Les stress environnementaux influent aussi sur l’érosion des télomères
“Ce qui est particulièrement intéressant c’est que cette érosion est accélérée par des stress environnementaux vécus par les animaux”, ajoute le scientifique. “Chez l’Homme par exemple, on sait que le tabac y contribue, ce qui aboutit à un vieillissement tissulaire précoce.” Chez certains animaux, il peut aussi s’agir de la hausse des températures, ou d’autres stress chroniques.

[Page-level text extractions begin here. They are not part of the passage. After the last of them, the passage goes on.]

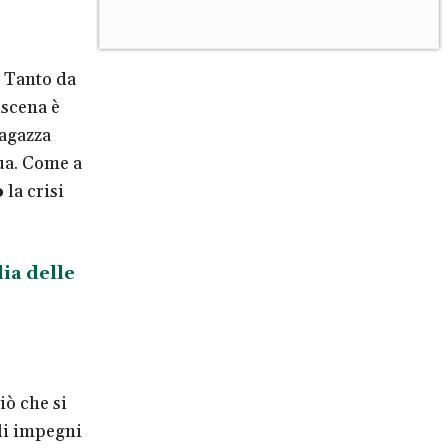
. Tanto da
 scena è
agazza
ua. Come a
o
la crisi
ia delle
iò che si
li impegni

Ainsi, une enzyme, appelée télomérase, permet de rallonger les télomères. Essentiellement active dans les organes reproducteurs afin de rétablir la protection des chromosomes, elle s’inactive dès la formation de l’embryon. Après quoi, les cellules de la progéniture sont vouées à voir leurs chromosomes s’éroder perpétuellement, à chaque division cellulaire. La télomérase ne s’activera que dans ses organes reproducteurs ou dans les cellules cancéreuses.
Chez les huîtres âgées, une hypothèse avance que la télomérase présente dans les organes reproducteurs de ces mollusques reconstitue bien les télomères mais différemment, conduisant à l’érosion rapide ensuite observée chez la progéniture. Mais il faudra de nouvelles études pour valider ou non cette théorie.

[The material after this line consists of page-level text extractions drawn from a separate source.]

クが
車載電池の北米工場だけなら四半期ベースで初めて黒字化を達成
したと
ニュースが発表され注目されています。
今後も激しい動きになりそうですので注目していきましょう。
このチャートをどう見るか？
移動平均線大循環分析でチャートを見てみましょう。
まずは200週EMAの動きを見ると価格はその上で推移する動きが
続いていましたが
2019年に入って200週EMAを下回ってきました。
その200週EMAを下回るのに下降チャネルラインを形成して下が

Au-delà des effets de l’âge des parents sur la survie de la descendance, les chercheurs ont fait une autre découverte surprenante. En examinant de plus près les cellules des huîtres infectées à l’herpèsvirus, ils ont constaté que la télomérase y était activée… comme dans les cellules cancéreuses.
Herpèsvirus et cancer: le même mécanisme sous-jacent
Ce sont de précédents travaux, in vitro, qui ont montré que la télomérase est de nouveau active au sein des cellules cancéreuses. En rallongeant continuellement les télomères, cette protéine confère aux cellules défectueuses leur immortalité car le signal de mort de la cellule n’est jamais envoyé. Elle permet ainsi leur croissance. Jusqu’à présent, ce phénomène n’avait été observé qu’en laboratoire. Mais les derniers travaux d’Andréaz Dupoué ont révélé ce mécanisme d’emballement de la télomérase in vivo, sur l’huître infectée par l’herpèsvirus. Une première. Ces derniers résultats font de l’huître un modèle de choix pour étudier ce mécanisme et chercher à le modérer.
En réalité, les résultats de cette étude révèlent la complexité du rôle de la télomérase. D’après les chercheurs, son activation est nécessaire aux jeunes huîtres pour résister à l’infection virale, mais devient délétère quand elle est trop forte. Lorsque la télomérase s’emballe, elle produit des télomères trop longs, ce qui entraîne des désordres génétiques et qui aboutit à la mort de l’huître une fois adulte. “Notre démonstration in vivo de cette réaction ouvre la voie à de nouvelles pistes de recherche. On dispose désormais d’un modèle d’étude d’intérêt pour comprendre ce mécanisme”, se réjouit Andréaz Dupoué. Les chercheurs travaillent désormais sur des solutions pour essayer d’éteindre la télomérase, “d’abord chez l’huître, puis chez d’autres espèces dont l’Homme,” espère-t-il.